September Blooms

Again I’m late for Garden Bloggers’ Bloom Day (traditionally the 15th of the month). This will probably be my last GBBD until next May, though it’s possible there will something to show in October. Click any of the photos to see a larger version.

This month I’m organising by colour, because I’ve realised that 12 years into this garden, many of my perennials, wildflowers, and even shrubs and trees have re-seeded themselves all over the yard, so that the Joe Pye weed that was once only in the back yard is now still there but also in the shade garden and front yard, and the goldenrod, evening primrose, phlox, asters, and many others are everywhere.


Not a lot of white in my garden now: native turtlehead (Chelone glabra) (one with bumblebee), Peegee hydrangea (from some angles), and white phlox.


The hydrangeas are turning that lovely pink-green now.

Below: Two echinaceas, ‘Autumn Fire’ and ‘Hab Grey’ sedums, a gazania and a zinnia (both annuals), a tiny heuchera flower, clover, Joe Pye weed (one with monarch), a garden phlox and a ‘Neon Intensia’ phlox, ‘Hot Lips’ Chelone lyonii (turtlehead; one with bumblebee), Japanese anemone ‘Curtain Call,” and New England aster.


Everything likes the ‘Ellen’s Blue’ buddleia, which has managed to live here for eight years, longer than its three predecessors.
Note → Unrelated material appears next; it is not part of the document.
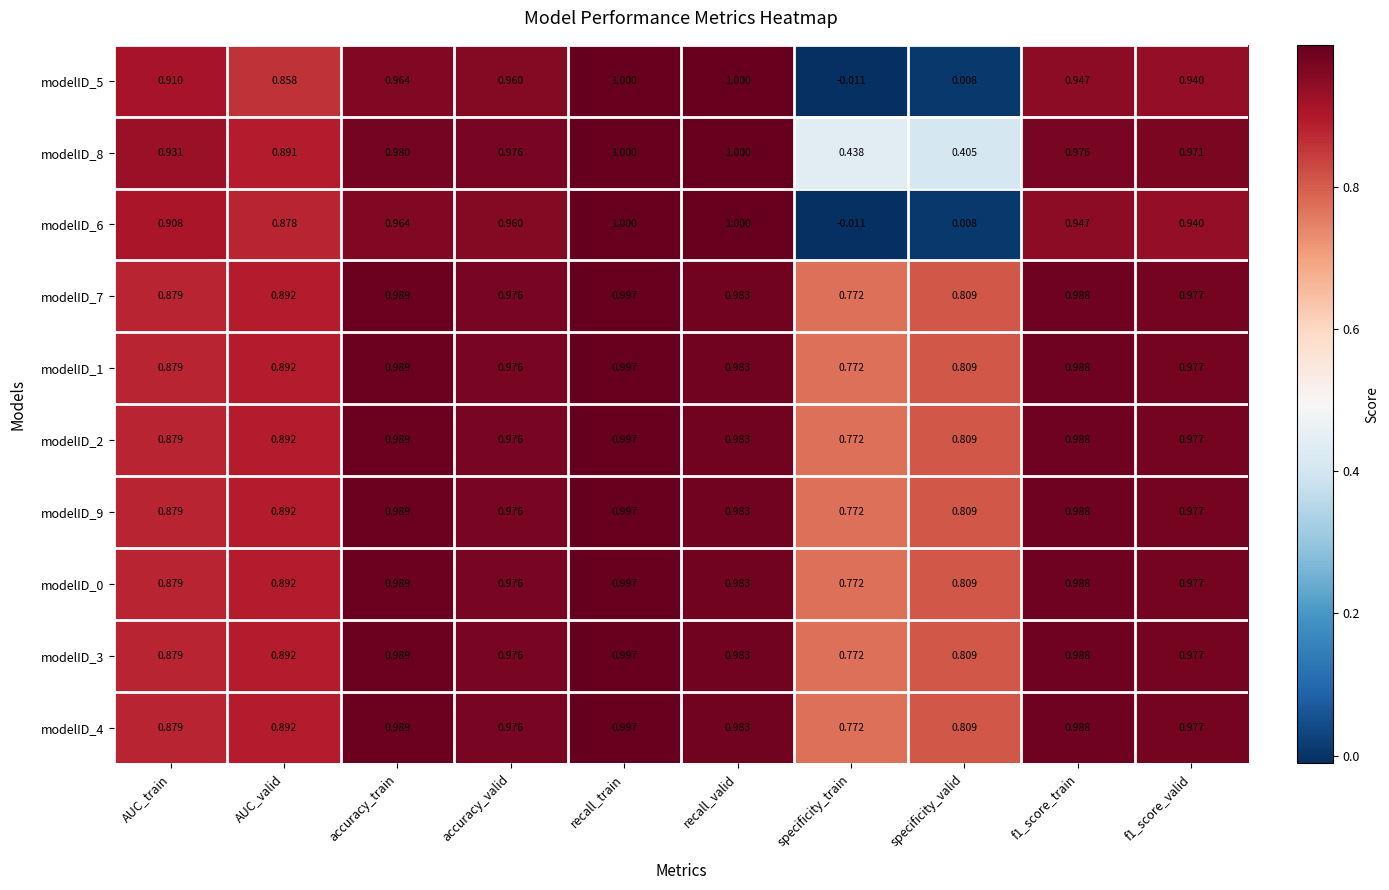

Is the value of modelID_6 at f1_score_valid greater than the value of modelID_7 at specificity_valid?

Yes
Below are willow gentian, concord grapes, borage, Eryngium (sea holly, maybe ‘Blue Glitter’), Echinops (globe thistle), seal-heal in the lawn (looking quite carnivorous!), asters, comfrey, ‘Grandpa Ott’ morning glory, great blue lobelia, and ‘Rozanne’ geranium.


Bee balm (one with carpenter bee), impatiens (annual), cardinal flower – with hummingbird and monarch, red gazania (annual), and ‘Stained Glassworks Crowned Jewel’ coleus (annual).


All the oranges are annuals: two gazanias and three zinnias (one with fritillary).


Two-toned cucumber flower, goldenrods, sunflower bud (something keeps eating them before they flower), a chartreuse ‘Color Blaze Royale Pineapple Brandy’ coleus, Kirengeshoma palmata (yellow wax bells), sneezeweed, and evening primrose.


I found eight monarch chrysalises this year, with monarch butterflies successfully eclosing from five or six (not sure about the sixth) of them. One fell off early, and one just darkened and then shriveled. I saw three of those monarchs at some stage of their eclosure, including one taking its first flight, which was breathtaking.

This one eclosed today, the last of the eight. She’s still drying her wings in the third photo.



I’ll finish with a few landscape photos.

Thanks for visiting!

Garden Bloggers’ Bloom Day is hosted by Carol at May Dreams Gardens.

Featured image: two monarchs (of eight butterflies on the flowers) and a bumblebee on the Joe Pye weed.


  1. I have enjoyed your posts from hikes in the woods/bog that often mirror my own observations and am encouraged to see the great variety of perennials and their companion insects in your garden. I inherited a garden from a woman who I think of as a spirited individual who had a vision, but was sadly whisked away unwillingly by death. Every season I think of her, though we never crossed paths, when her plants go through their destined life cycles of energetic spring resurrection, sweet summer bounty, bonus fall beauty and then long winter slumber. I am grateful for the chance to witness that cycle that first began for me in those seemingly endless winter months where gardens lie dormant, but hopeful, just as we who dream in technicolor when we binge read seed catalogs. Thanks also to you for sharing your colorful visions with strangers you chance to meet incognito.